EXERCISE DESCRIPTION: Pictures are to be omitted; everything else in the data must be transcribed exactly.

DATASET EXCERPT:
--
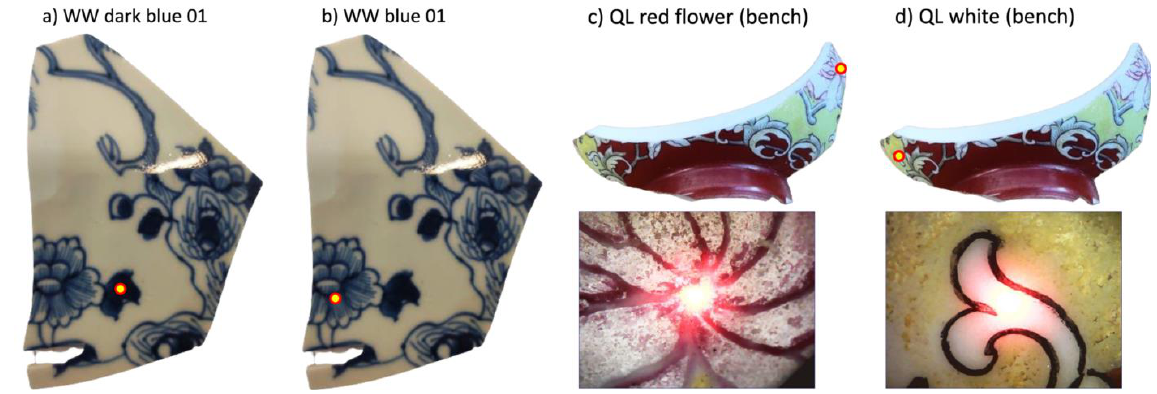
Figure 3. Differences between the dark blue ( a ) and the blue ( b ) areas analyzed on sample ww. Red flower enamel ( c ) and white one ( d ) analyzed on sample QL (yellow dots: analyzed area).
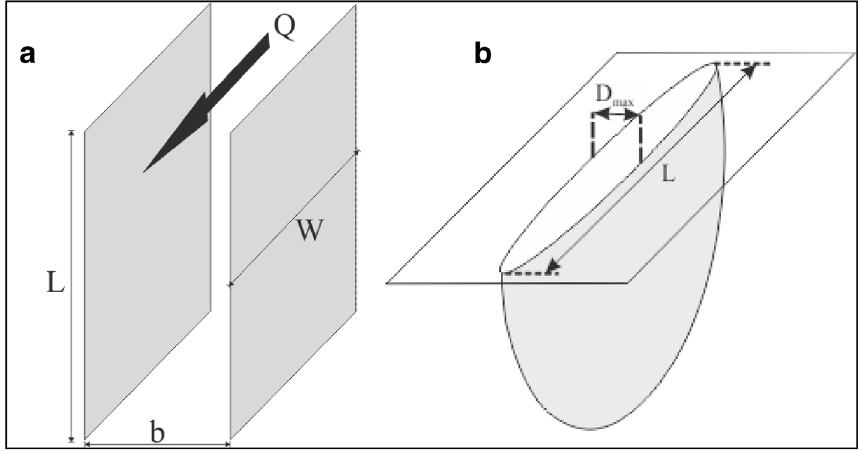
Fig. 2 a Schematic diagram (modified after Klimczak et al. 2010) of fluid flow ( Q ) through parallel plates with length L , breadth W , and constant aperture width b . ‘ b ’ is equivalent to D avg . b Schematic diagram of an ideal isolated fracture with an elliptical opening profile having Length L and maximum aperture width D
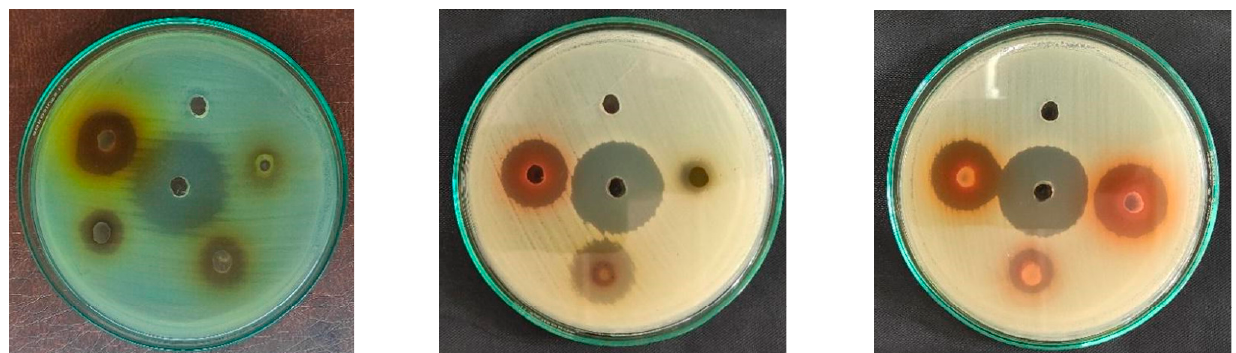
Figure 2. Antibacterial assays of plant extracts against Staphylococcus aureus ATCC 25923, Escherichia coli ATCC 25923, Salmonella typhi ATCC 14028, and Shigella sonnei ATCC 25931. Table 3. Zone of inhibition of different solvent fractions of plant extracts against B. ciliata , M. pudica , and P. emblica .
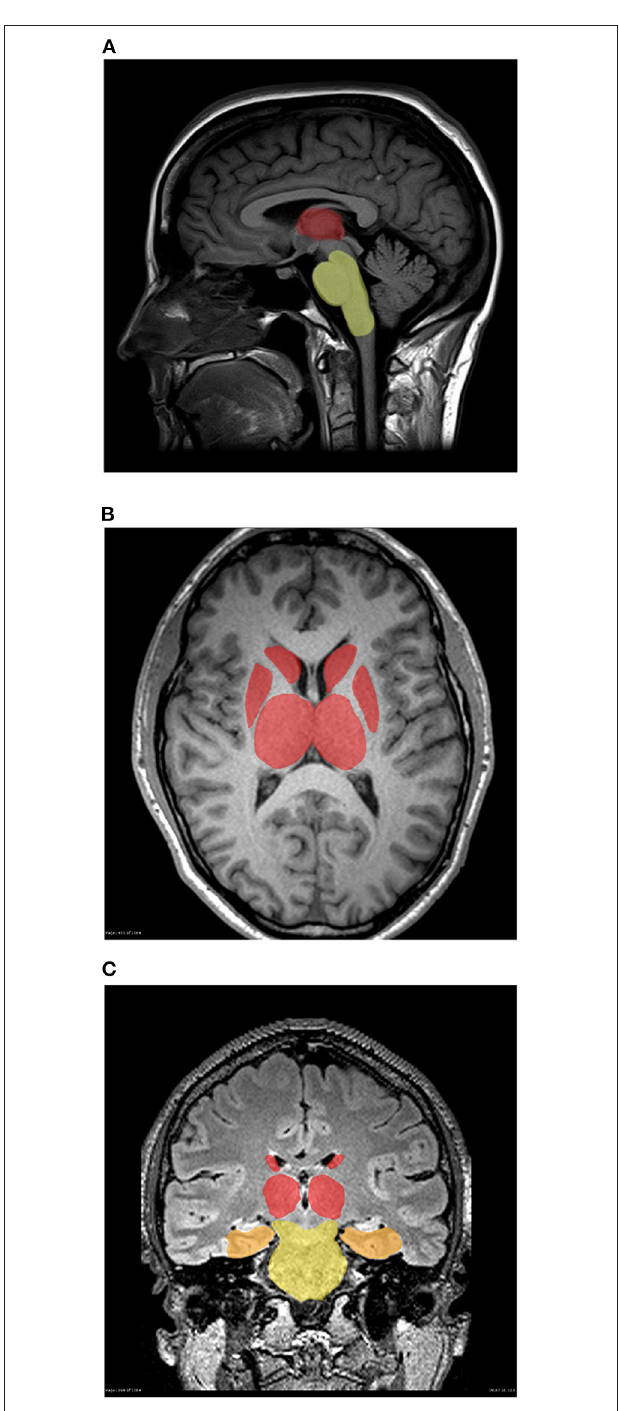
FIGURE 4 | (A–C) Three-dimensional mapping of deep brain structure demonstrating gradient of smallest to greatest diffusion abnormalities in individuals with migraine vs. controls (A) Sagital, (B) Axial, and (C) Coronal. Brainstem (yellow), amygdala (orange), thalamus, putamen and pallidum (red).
--
WRITTEN ANSWER:
Figure 3. Differences between the dark blue ( a ) and the blue ( b ) areas analyzed on sample ww. Red flower enamel ( c ) and white one ( d ) analyzed on sample QL (yellow dots: analyzed area).
Fig. 2 a Schematic diagram (modified after Klimczak et al. 2010) of fluid flow ( Q ) through parallel plates with length L , breadth W , and constant aperture width b . ‘ b ’ is equivalent to D avg . b Schematic diagram of an ideal isolated fracture with an elliptical opening profile having Length L and maximum aperture width D
Figure 2. Antibacterial assays of plant extracts against Staphylococcus aureus ATCC 25923, Escherichia coli ATCC 25923, Salmonella typhi ATCC 14028, and Shigella sonnei ATCC 25931. Table 3. Zone of inhibition of different solvent fractions of plant extracts against B. ciliata , M. pudica , and P. emblica .
FIGURE 4 | (A–C) Three-dimensional mapping of deep brain structure demonstrating gradient of smallest to greatest diffusion abnormalities in individuals with migraine vs. controls (A) Sagital, (B) Axial, and (C) Coronal. Brainstem (yellow), amygdala (orange), thalamus, putamen and pallidum (red).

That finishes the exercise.